| HN Mirror

Y	Hacker News new \| ask \| show \| jobs

by sermakarevich 51 days ago

My strong opinion is that every SE should go for agentic engineering these days: understand the limitations, how to shift them, and how to squeeze the maximum possible out of AI. The AI boom is seeing hundreds of billions, close to a trillion, in investments — with yesterday's announcement from China about investing $300B in a nationwide grid of data centers. Models are becoming smarter, and the gap where yesterday's models were unable to do something is closing fast. I look at agentic engineering from the complexity perspective. Give an agent a simple task like inserting an assertion and you can be 100% sure it will do it correctly. Give it a complex task made of many subtasks in a complex codebase and it will fail. There is a boundary of complexity that a single call to an agent can handle. We can push this boundary if we decompose the task into many small ones and provide a sufficient description of what has to be done.

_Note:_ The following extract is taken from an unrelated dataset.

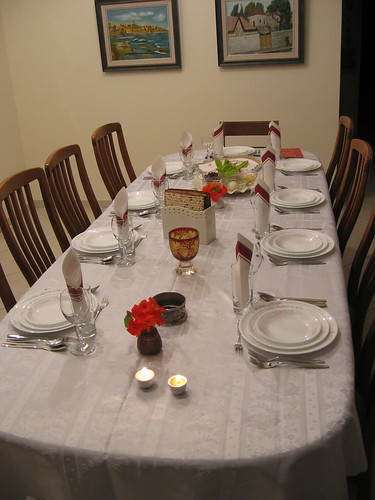
Identify the location of drinking glass. (73, 306), (119, 231), (158, 192), (187, 159), (208, 144), (254, 262).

I found the Spec Driven Development approach works nicely for me, and I've been using it since Feb 2026 for all my mid+ size projects. I started with the GSD plugin, but it soon became too heavy, so I implemented my own lightweight SDD-based workflow for Claude. A friend of mine ported it to gemini-cli, and that version was added to Google's approved third-party frameworks for internal usage. The idea is to decompose feature implementation into multiple steps, task implementation into multiple subtasks, and be able to clear the context after every task/implementation.

Repo: https://github.com/sermakarevich/sddw

Slides: https://docs.google.com/presentation/d/1SjKXF7hkoqyiN9-3tBGY...

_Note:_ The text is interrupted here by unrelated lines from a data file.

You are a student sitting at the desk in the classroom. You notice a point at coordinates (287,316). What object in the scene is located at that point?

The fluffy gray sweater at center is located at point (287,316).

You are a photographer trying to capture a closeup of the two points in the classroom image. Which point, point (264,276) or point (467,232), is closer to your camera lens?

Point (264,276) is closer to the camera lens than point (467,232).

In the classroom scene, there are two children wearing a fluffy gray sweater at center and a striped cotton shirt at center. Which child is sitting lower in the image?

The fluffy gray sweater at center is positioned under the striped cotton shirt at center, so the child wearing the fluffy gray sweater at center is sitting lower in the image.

When SDD was not enough, I started playing with scaling a single AI worker to multiple, and then got to an agent swarm. Built on top of a centralized Beads database, claude -p headless execution, a UI, a custom ask_user MCP, and Telegram integrations, fleet (the app name) lets me add many tasks in advance, control the number of workers executing them, and use any kind of coder/model. It works nicely with the SDDW implementation phase. It shines when you keep creating tasks, define dependencies between them, and give clear descriptions. For personal projects I can queue up 70 tasks for an overnight run, set the number of workers to 1 to not be blocked by usage limits, and let it roll.

Repo: https://github.com/sermakarevich/fleet

Slides: https://docs.google.com/presentation/d/1O_pXyKdtpRG2ORD1xw7s...

Since Fable 5 appeared, I've been changing the way I work with fleet. Instead of adding tasks/descriptions/dependencies to fleet myself, I talk to Fable: specify the goal, ensure understanding, and let Fable 5 add tasks to fleet. Fable is expensive, but in this setup it doesn't code — it just investigates, designs, decomposes, and creates tasks. Workers use the cheaper Sonnet 4.6 model.

Reliability comes with task implementation decomposition into multiple steps, feature decomposition into many smaller and simpler subtasks, having better description, clean and focused context.